Both experts agree that, while it does not happen frequently, the Supreme Court can reverse its previous constitutional precedents. The B.C. case revolved around laws that ban private health insurance, and prevent doctors from charging patients on top of what they receive from the province for medically necessary services. Day’s Cambie Surgeries clinic and other plaintiffs asserted that the rules breach the Charter of Rights when the public system is backlogged with long wait lists, something they said is common.


Most of the decision dealt with the Charter’s section 7, which says governments cannot deprive people of life, liberty or security of the person except according to the principles of fundamental justice. Steeves ruled that patients are harmed by waiting lists, but not contrary to fundamental justice.

He said, doing away with the laws would undermine the public system and its ability to deliver health care according to need, not ability to pay.


The Chaoulli case, named after a Quebec doctor barred from setting up a private hospital, dealt solely with the province’s ban on private health insurance not the extra-billing question. The Supreme Court toppled the law, after a trial judge and Quebec appeal court had upheld it.


Reasons co-authored by then-Chief Justice Beverley McLachlin said, given the prohibition (on insurance), most Quebeckers have no choice but to accept any delays in the public health regime . The evidence in this case shows that delays in the public health care system are widespread and that, in some serious cases, patients die as a result.


Three of the seven judges said the insurance ban violated section-7 of the Charter, while one just said it breached a similar section of the Quebec bill of rights and declined to deal with the Charter. Three judges dissented, which meant there was a three three tie on the Charter question, and the ruling was not binding on the rest of Canada.

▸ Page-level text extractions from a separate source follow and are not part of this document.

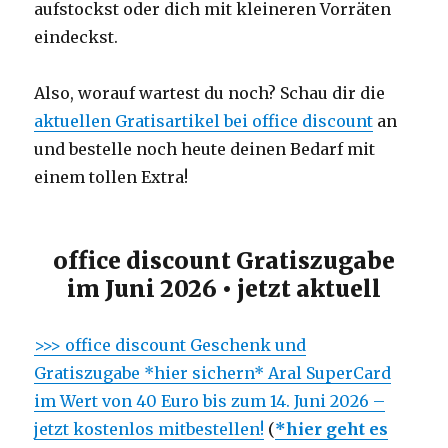
aufstockst oder dich mit kleineren Vorräten
eindeckst.
Also, worauf wartest du noch? Schau dir die
aktuellen Gratisartikel bei office discount
an
und bestelle noch heute deinen Bedarf mit
einem tollen Extra!
office discount Gratiszugabe
im Juni 2026 • jetzt aktuell
>>> office discount Geschenk und
Gratiszugabe *hier sichern* Aral SuperCard
im Wert von 40 Euro bis zum 14. Juni 2026 –
jetzt kostenlos mitbestellen!
(
*hier geht es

Blackman goes further, and argues that the Supreme Court ignored evidence from the trial that suggested allowing private insurance would harm public health care. Quebec brought in legislation in the wake of the ruling that did allow private insurance, but only for a limited range of services. A private insurance market never materialized. Meanwhile, both sides argue that later Charter decisions from the Supreme Court bolster their cases.


Baron. said, the Carter judgement legalizing doctor assisted death, the Bedford ruling striking down some prostitution laws, and the Insite decision requiring the federal government to renew permits for supervised drug-injection sites, all stand for the same principle: that the government cannot undermine measures that help protect people


Blackman said, the Insite decision, by looking generally at the programs benefits to public health and drug addiction and not just at the rights of individuals, back up the B.C. judge’s approach to the medicare question.